Work request
Present as a Markdown table with the columns Number and Line the lines from the line containing "Descriptors provide more" through the line containing "The Cabinet Office", both included. Omit blank lines.

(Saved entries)
------------------------

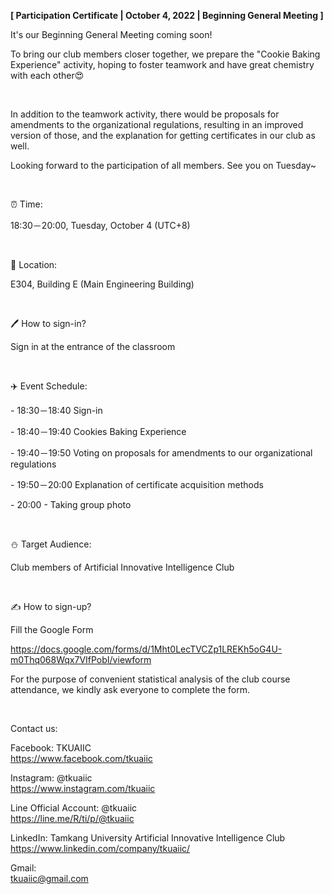 **[ Participation Certificate | October 4, 2022 | Beginning General Meeting ]**

It's our Beginning General Meeting coming soon!

To bring our club members closer together, we prepare the "Cookie Baking Experience" activity, hoping to foster teamwork and have great chemistry with each other😍

&nbsp;

In addition to the teamwork activity, there would be proposals for amendments to the organizational regulations, resulting in an improved version of those, and the explanation for getting certificates in our club as well.

Looking forward to the participation of all members. See you on Tuesday~

&nbsp;

⏰ Time:

18:30－20:00, Tuesday, October 4 (UTC+8)

&nbsp;

📍 Location:

E304, Building E (Main Engineering Building)

&nbsp;

🖊️ How to sign-in?

Sign in at the entrance of the classroom

&nbsp;

✈️ Event Schedule:

\- 18:30－18:40 Sign-in

\- 18:40－19:40 Cookies Baking Experience

\- 19:40－19:50 Voting on proposals for amendments to our organizational regulations

\- 19:50－20:00 Explanation of certificate acquisition methods

\- 20:00 - Taking group photo

&nbsp;

⛄️ Target Audience:

Club members of Artificial Innovative Intelligence Club

&nbsp;

✍️ How to sign-up?

Fill the Google Form

https://docs.google.com/forms/d/1Mht0LecTVCZp1LREKh5oG4U-m0Thq068Wqx7VIfPobI/viewform

For the purpose of convenient statistical analysis of the club course attendance, we kindly ask everyone to complete the form.

&nbsp;

Contact us:

Facebook: TKUAIIC <br />https://www.facebook.com/tkuaiic

Instagram: @tkuaiic <br />https://www.instagram.com/tkuaiic

Line Official Account: @tkuaiic <br />https://line.me/R/ti/p/@tkuaiic

LinkedIn: Tamkang University Artificial Innovative Intelligence Club <br />https://www.linkedin.com/company/tkuaiic/

Gmail: <br />tkuaiic@gmail.com
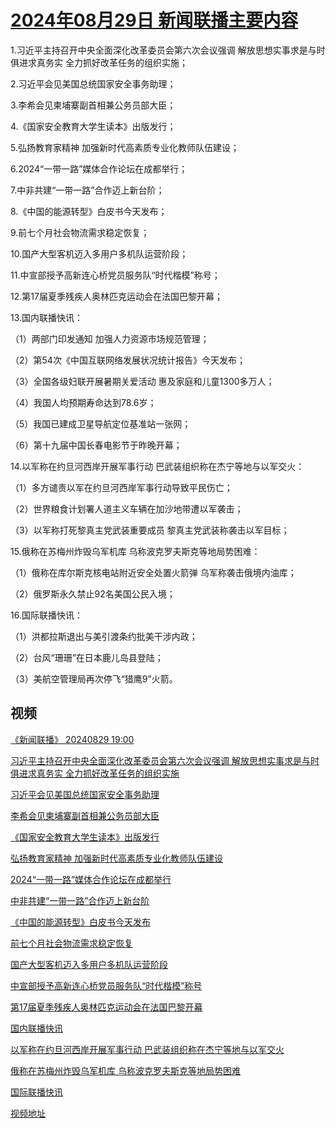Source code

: # [2024年08月29日 新闻联播主要内容](https://tv.cctv.com/lm/xwlb/day/20240829.shtml)

1.习近平主持召开中央全面深化改革委员会第六次会议强调 解放思想实事求是与时俱进求真务实 全力抓好改革任务的组织实施；

2.习近平会见美国总统国家安全事务助理；

3.李希会见柬埔寨副首相兼公务员部大臣；

4.《国家安全教育大学生读本》出版发行；

5.弘扬教育家精神 加强新时代高素质专业化教师队伍建设；

6.2024“一带一路”媒体合作论坛在成都举行；

7.中非共建“一带一路”合作迈上新台阶；

8.《中国的能源转型》白皮书今天发布；

9.前七个月社会物流需求稳定恢复；

10.国产大型客机迈入多用户多机队运营阶段；

11.中宣部授予高新连心桥党员服务队“时代楷模”称号；

12.第17届夏季残疾人奥林匹克运动会在法国巴黎开幕；

13.国内联播快讯：

（1）两部门印发通知 加强人力资源市场规范管理；

（2）第54次《中国互联网络发展状况统计报告》今天发布；

（3）全国各级妇联开展暑期关爱活动 惠及家庭和儿童1300多万人；

（4）我国人均预期寿命达到78.6岁；

（5）我国已建成卫星导航定位基准站一张网；

（6）第十九届中国长春电影节于昨晚开幕；

14.以军称在约旦河西岸开展军事行动 巴武装组织称在杰宁等地与以军交火：

（1）多方谴责以军在约旦河西岸军事行动导致平民伤亡；

（2）世界粮食计划署人道主义车辆在加沙地带遭以军袭击；

（3）以军称打死黎真主党武装重要成员 黎真主党武装称袭击以军目标；

15.俄称在苏梅州炸毁乌军机库 乌称波克罗夫斯克等地局势困难：

（1）俄称在库尔斯克核电站附近安全处置火箭弹 乌军称袭击俄境内油库；

（2）俄罗斯永久禁止92名美国公民入境；

16.国际联播快讯：

（1）洪都拉斯退出与美引渡条约批美干涉内政；

（2）台风“珊珊”在日本鹿儿岛县登陆；

（3）美航空管理局再次停飞“猎鹰9”火箭。

## 视频

[《新闻联播》 20240829 19:00](https://tv.cctv.com/2024/08/29/VIDEI54SYKmyQpUHQPp483AQ240829.shtml)

[习近平主持召开中央全面深化改革委员会第六次会议强调 解放思想实事求是与时俱进求真务实 全力抓好改革任务的组织实施](https://tv.cctv.com/2024/08/29/VIDEp5YRV8mc13DsLAOAHe0G240829.shtml)

[习近平会见美国总统国家安全事务助理](https://tv.cctv.com/2024/08/29/VIDEOxBbQ4IGmbWx0wJZb5yA240829.shtml)

[李希会见柬埔寨副首相兼公务员部大臣](https://tv.cctv.com/2024/08/29/VIDEuOxRA4jgITIqiJ9O3aJz240829.shtml)

[《国家安全教育大学生读本》出版发行](https://tv.cctv.com/2024/08/29/VIDEavnSiP4UTFSP4cdSxf06240829.shtml)

[弘扬教育家精神 加强新时代高素质专业化教师队伍建设](https://tv.cctv.com/2024/08/29/VIDE2YmERIUW7bPeE45cccTE240829.shtml)

[2024“一带一路”媒体合作论坛在成都举行](https://tv.cctv.com/2024/08/29/VIDEQyaZf2FJPHdQX6Hs19Qu240829.shtml)

[中非共建“一带一路”合作迈上新台阶](https://tv.cctv.com/2024/08/29/VIDEyiZGhLjJcvFcUazsCU1r240829.shtml)

[《中国的能源转型》白皮书今天发布](https://tv.cctv.com/2024/08/29/VIDEgCUqASwXZHQLYUvCFoSz240829.shtml)

[前七个月社会物流需求稳定恢复](https://tv.cctv.com/2024/08/29/VIDEXa5Dl1FjQHANAw6wGDvH240829.shtml)

[国产大型客机迈入多用户多机队运营阶段](https://tv.cctv.com/2024/08/29/VIDElJ7e89re8XvLs1wOQy0Q240829.shtml)

[中宣部授予高新连心桥党员服务队“时代楷模”称号](https://tv.cctv.com/2024/08/29/VIDEoEmsgznHW2z8h3qykYuj240829.shtml)

[第17届夏季残疾人奥林匹克运动会在法国巴黎开幕](https://tv.cctv.com/2024/08/29/VIDEg7wOFSlk1wQBUJLG8z8Q240829.shtml)

[国内联播快讯](https://tv.cctv.com/2024/08/29/VIDEtwRX6ZyumNDW3utPSpVI240829.shtml)

[以军称在约旦河西岸开展军事行动 巴武装组织称在杰宁等地与以军交火](https://tv.cctv.com/2024/08/29/VIDEwDjPtzYzlFGsFBZpI97p240829.shtml)

[俄称在苏梅州炸毁乌军机库 乌称波克罗夫斯克等地局势困难](https://tv.cctv.com/2024/08/29/VIDEkRnuuTl3aExNMaV66FP3240829.shtml)

[国际联播快讯](https://tv.cctv.com/2024/08/29/VIDE7DRdfrzXWCsUrfnvMPn1240829.shtml)

[视频地址](https://tv.cctv.com/lm/xwlb/day/20240829.shtml) 

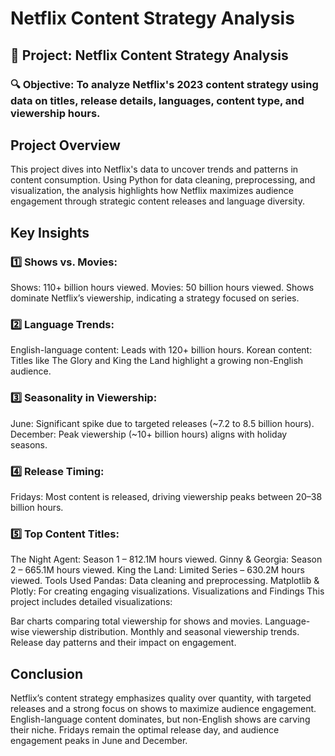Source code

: # Netflix Content Strategy Analysis
## 📅 Project: Netflix Content Strategy Analysis
### 🔍 Objective: To analyze Netflix's 2023 content strategy using data on titles, release details, languages, content type, and viewership hours.

## Project Overview
This project dives into Netflix's data to uncover trends and patterns in content consumption. Using Python for data cleaning, preprocessing, and visualization, the analysis highlights how Netflix maximizes audience engagement through strategic content releases and language diversity.

## Key Insights
### 1️⃣ Shows vs. Movies:

Shows: 110+ billion hours viewed.
Movies: 50 billion hours viewed.
Shows dominate Netflix’s viewership, indicating a strategy focused on series.

### 2️⃣ Language Trends:

English-language content: Leads with 120+ billion hours.
Korean content: Titles like The Glory and King the Land highlight a growing non-English audience.

### 3️⃣ Seasonality in Viewership:

June: Significant spike due to targeted releases (~7.2 to 8.5 billion hours).
December: Peak viewership (~10+ billion hours) aligns with holiday seasons.

### 4️⃣ Release Timing:

Fridays: Most content is released, driving viewership peaks between 20–38 billion hours.

### 5️⃣ Top Content Titles:

The Night Agent: Season 1 – 812.1M hours viewed.
Ginny & Georgia: Season 2 – 665.1M hours viewed.
King the Land: Limited Series – 630.2M hours viewed.
Tools Used
Pandas: Data cleaning and preprocessing.
Matplotlib & Plotly: For creating engaging visualizations.
Visualizations and Findings
This project includes detailed visualizations:

Bar charts comparing total viewership for shows and movies.
Language-wise viewership distribution.
Monthly and seasonal viewership trends.
Release day patterns and their impact on engagement.
## Conclusion
Netflix’s content strategy emphasizes quality over quantity, with targeted releases and a strong focus on shows to maximize audience engagement.
 English-language content dominates, but non-English shows are carving their niche. Fridays remain the optimal release day, and audience engagement peaks in June and December.
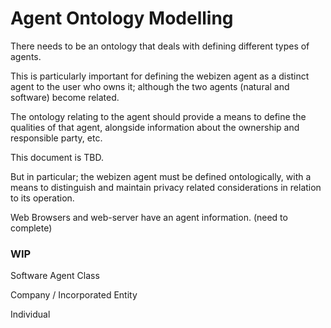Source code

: # Agent Ontology Modelling

There needs to be an ontology that deals with defining different types of agents. 

This is particularly important for defining the webizen agent as a distinct agent to the user who owns it; although the two agents (natural and software) become related.

The ontology relating to the agent should provide a means to define the qualities of that agent, alongside information about the ownership and responsible party, etc.

This document is TBD.

But in particular; the webizen agent must be defined ontologically, with a means to distinguish and maintain privacy related considerations in relation to its operation. 

Web Browsers and web-server have an agent information.  (need to complete)


### WIP

Software Agent
Class


Company / Incorporated Entity

Individual

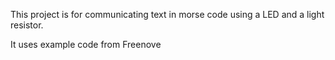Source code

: This project is for communicating text in morse code using a LED and a light resistor.

It uses example code from Freenove
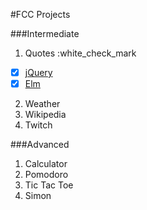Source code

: #FCC Projects

###Intermediate
1. Quotes :white_check_mark
 - [x] [jQuery](quotes-js.frenata.net)
 - [x] [Elm](quotes-elm.frenata.net)
2. Weather
3. Wikipedia
4. Twitch

###Advanced
1. Calculator
2. Pomodoro
3. Tic Tac Toe
4. Simon
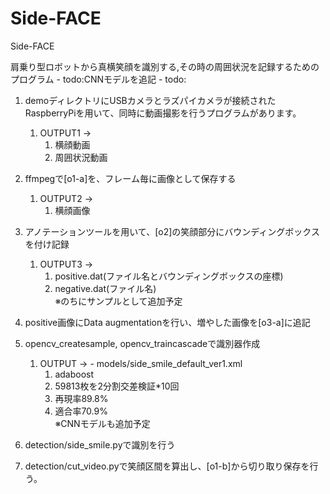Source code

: # Side-FACE
Side-FACE

肩乗り型ロボットから真横笑顔を識別する,その時の周囲状況を記録するためのプログラム
    - todo:CNNモデルを追記
    - todo:

1. demoディレクトリにUSBカメラとラズパイカメラが接続されたRaspberryPiを用いて、同時に動画撮影を行うプログラムがあります。
    1. OUTPUT1 -> 
        1. 横顔動画  
        1. 周囲状況動画

1. ffmpegで[o1-a]を、フレーム毎に画像として保存する
    1. OUTPUT2 -> 
        1. 横顔画像

1. アノテーションツールを用いて、[o2]の笑顔部分にバウンディングボックスを付け記録
    1. OUTPUT3 -> 
        1. positive.dat(ファイル名とバウンディングボックスの座標)  
        1. negative.dat(ファイル名)  
    ※のちにサンプルとして追加予定
             
1. positive画像にData augmentationを行い、増やした画像を[o3-a]に追記

1. opencv_createsample, opencv_traincascadeで識別器作成
    1. OUTPUT -> - models/side_smile_default_ver1.xml
        1. adaboost
        1. 59813枚を2分割交差検証*10回
        1. 再現率89.8%
        1. 適合率70.9%  
    ※CNNモデルも追加予定
            
1. detection/side_smile.pyで識別を行う

1. detection/cut_video.pyで笑顔区間を算出し、[o1-b]から切り取り保存を行う。
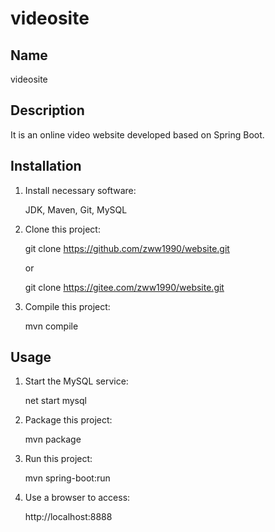 # videosite

## Name
videosite

## Description
It is an online video website developed based on Spring Boot.

## Installation

1. Install necessary software:

	JDK, Maven, Git, MySQL

2. Clone this project:

   git clone https://github.com/zww1990/website.git

   or

   git clone https://gitee.com/zww1990/website.git

3. Compile this project:

	mvn compile

## Usage

1. Start the MySQL service:

	net start mysql

2. Package this project:

	mvn package

3. Run this project:

	mvn spring-boot:run

4. Use a browser to access:

	http://localhost:8888
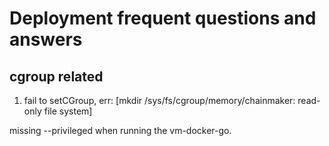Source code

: # Deployment frequent questions and answers

## cgroup related

1. fail to setCGroup, err: [mkdir /sys/fs/cgroup/memory/chainmaker: read-only file system]

missing --privileged when running the vm-docker-go.

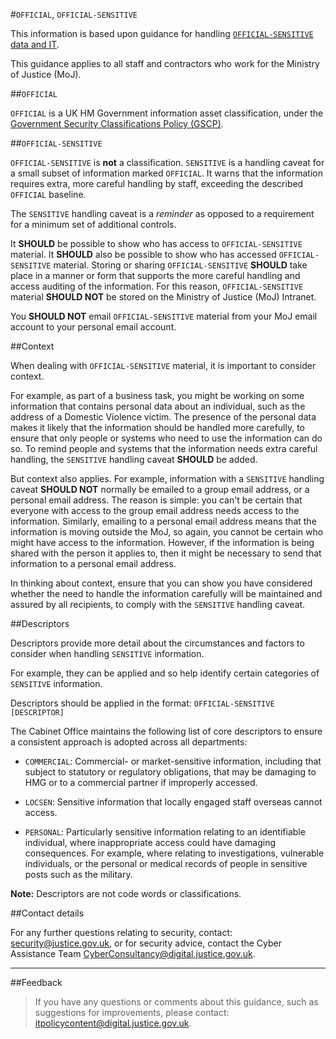 #`OFFICIAL`, `OFFICIAL-SENSITIVE`

This information is based upon guidance for handling [`OFFICIAL-SENSITIVE` data and IT](https://www.gov.uk/guidance/official-sensitive-data-and-it).

This guidance applies to all staff and contractors who work for the Ministry of Justice (MoJ).

##`OFFICIAL`

`OFFICIAL` is a UK HM Government information asset classification, under the [Government Security Classifications Policy (GSCP)](https://www.gov.uk/government/publications/government-security-classifications).

##`OFFICIAL-SENSITIVE`

`OFFICIAL-SENSITIVE` is **not** a classification. `SENSITIVE` is a handling caveat for a small subset of information marked `OFFICIAL`. It warns that the information requires extra, more careful handling by staff, exceeding the described `OFFICIAL` baseline.

The `SENSITIVE` handling caveat is a *reminder* as opposed to a requirement for a minimum set of additional controls.

It **SHOULD** be possible to show who has access to `OFFICIAL-SENSITIVE` material. It **SHOULD** also be possible to show who has accessed `OFFICIAL-SENSITIVE` material. Storing or sharing `OFFICIAL-SENSITIVE` **SHOULD** take place in a manner or form that supports the more careful handling and access auditing of the information. For this reason, `OFFICIAL-SENSITIVE` material **SHOULD NOT** be stored on the Ministry of Justice (MoJ) Intranet.

You **SHOULD NOT** email `OFFICIAL-SENSITIVE` material from your MoJ email account to your personal email account.

##Context

When dealing with `OFFICIAL-SENSITIVE` material, it is important to consider context.

For example, as part of a business task, you might be working on some information that contains personal data about an individual, such as the address of a Domestic Violence victim. The presence of the personal data makes it likely that the information should be handled more carefully, to ensure that only people or systems who need to use the information can do so. To remind people and systems that the information needs extra careful handling, the `SENSITIVE` handling caveat **SHOULD** be added.

But context also applies. For example, information with a `SENSITIVE` handling caveat **SHOULD NOT** normally be emailed to a group email address, or a personal email address. The reason is simple: you can't be certain that everyone with access to the group email address needs access to the information. Similarly, emailing to a personal email address means that the information is moving outside the MoJ, so again, you cannot be certain who might have access to the information. However, if the information is being shared with the person it applies to, then it might be necessary to send that information to a personal email address.

In thinking about context, ensure that you can show you have considered whether the need to handle the information carefully will be maintained and assured by all recipients, to comply with the `SENSITIVE` handling caveat.

##Descriptors

Descriptors provide more detail about the circumstances and factors to consider when handling `SENSITIVE` information.

For example, they can be applied and so help identify certain categories of `SENSITIVE` information.

Descriptors should be applied in the format: `OFFICIAL-SENSITIVE [DESCRIPTOR]`

The Cabinet Office maintains the following list of core descriptors to ensure a consistent approach is adopted across all departments:

* `COMMERCIAL`: Commercial- or market-sensitive information, including that subject to statutory or regulatory obligations, that may be damaging to HMG or to a commercial partner if improperly accessed.

* `LOCSEN`: Sensitive information that locally engaged staff overseas cannot access.

* `PERSONAL`: Particularly sensitive information relating to an identifiable individual, where inappropriate access could have damaging consequences. For example, where relating to investigations, vulnerable individuals, or the personal or medical records of people in sensitive posts such as the military.


**Note:** Descriptors are not code words or classifications.

##Contact details

For any further questions relating to security, contact: [security@justice.gov.uk](mailto:security@justice.gov.uk), or for security advice, contact the Cyber Assistance Team [CyberConsultancy@digital.justice.gov.uk](mailto:CyberConsultancy@digital.justice.gov.uk).

---

##Feedback

> If you have any questions or comments about this guidance, such as suggestions for improvements, please contact: [itpolicycontent@digital.justice.gov.uk](mailto:itpolicycontent@digital.justice.gov.uk).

------------------------

Result for this task
| Number | Line |
|---|---|
| 1 | Descriptors provide more detail about the circumstances and factors to consider when handling `SENSITIVE` information. |
| 2 | For example, they can be applied and so help identify certain categories of `SENSITIVE` information. |
| 3 | Descriptors should be applied in the format: `OFFICIAL-SENSITIVE [DESCRIPTOR]` |
| 4 | The Cabinet Office maintains the following list of core descriptors to ensure a consistent approach is adopted across all departments: |